Excerpted data Start Marker

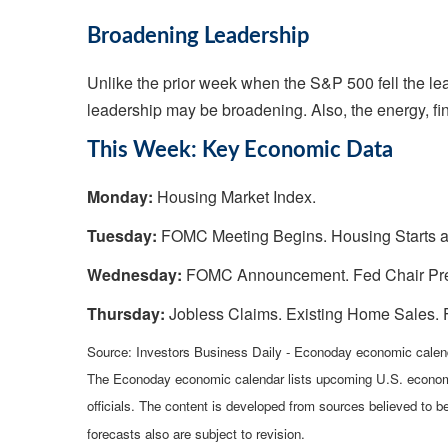
Broadening Leadership
Unlike the prior week when the S&P 500 fell the lea
leadership may be broadening. Also, the energy, fin
This Week: Key Economic Data
Monday:
Housing Market Index.
Tuesday:
FOMC Meeting Begins. Housing Starts a
Wednesday:
FOMC Announcement. Fed Chair Pres
Thursday:
Jobless Claims. Existing Home Sales. 
Source: Investors Business Daily - Econoday economic calen
The Econoday economic calendar lists upcoming U.S. economi
officials. The content is developed from sources believed to 
forecasts also are subject to revision.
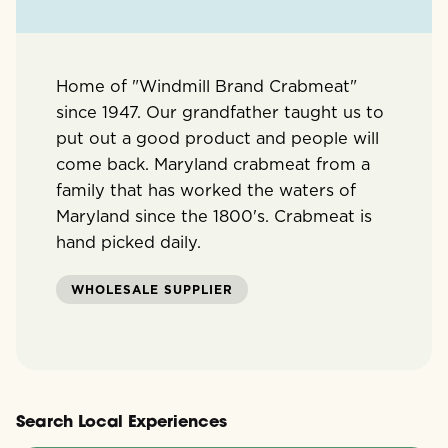
Home of "Windmill Brand Crabmeat"
since 1947. Our grandfather taught us to
put out a good product and people will
come back. Maryland crabmeat from a
family that has worked the waters of
Maryland since the 1800's. Crabmeat is
hand picked daily.
WHOLESALE SUPPLIER
Search Local Experiences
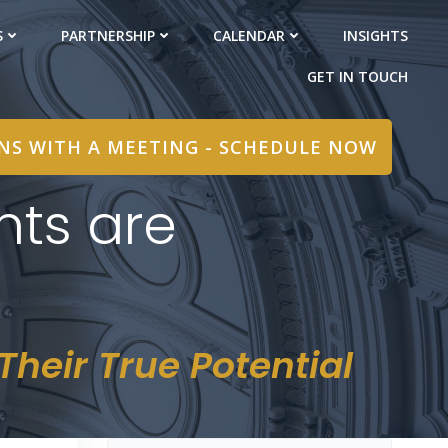
S
PARTNERSHIP
CALENDAR
INSIGHTS
GET IN TOUCH
INS WITH A MEETING - SCHEDULE NOW
nts are
heir True Potential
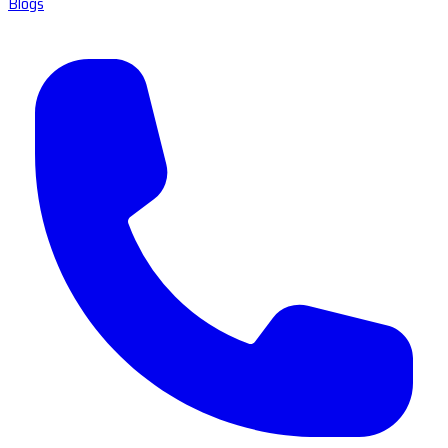
Blogs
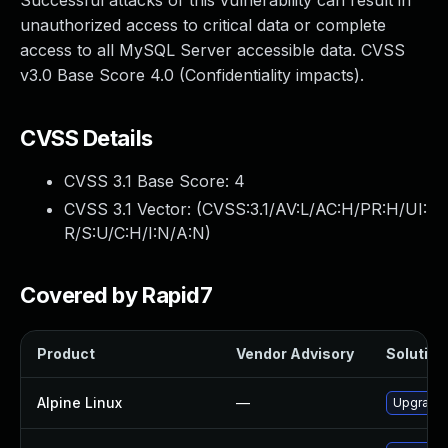
Successful attacks of this vulnerability can result in
unauthorized access to critical data or complete
access to all MySQL Server accessible data. CVSS
v3.0 Base Score 4.0 (Confidentiality impacts).
CVSS Details
CVSS 3.1 Base Score:
4
CVSS 3.1 Vector: (
CVSS:3.1/AV:L/AC:H/PR:H/UI:
R/S:U/C:H/I:N/A:N
)
Covered by Rapid7
Product
Vendor Advisory
Solution 
Alpine Linux
—
Upgrade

Excerpted data End Marker

§ **How to complete this task**
Find the lines above that include the string "since" and copy them.

§ **Output for this task**
since 1947. Our grandfather taught us to
Maryland since the 1800's. Crabmeat is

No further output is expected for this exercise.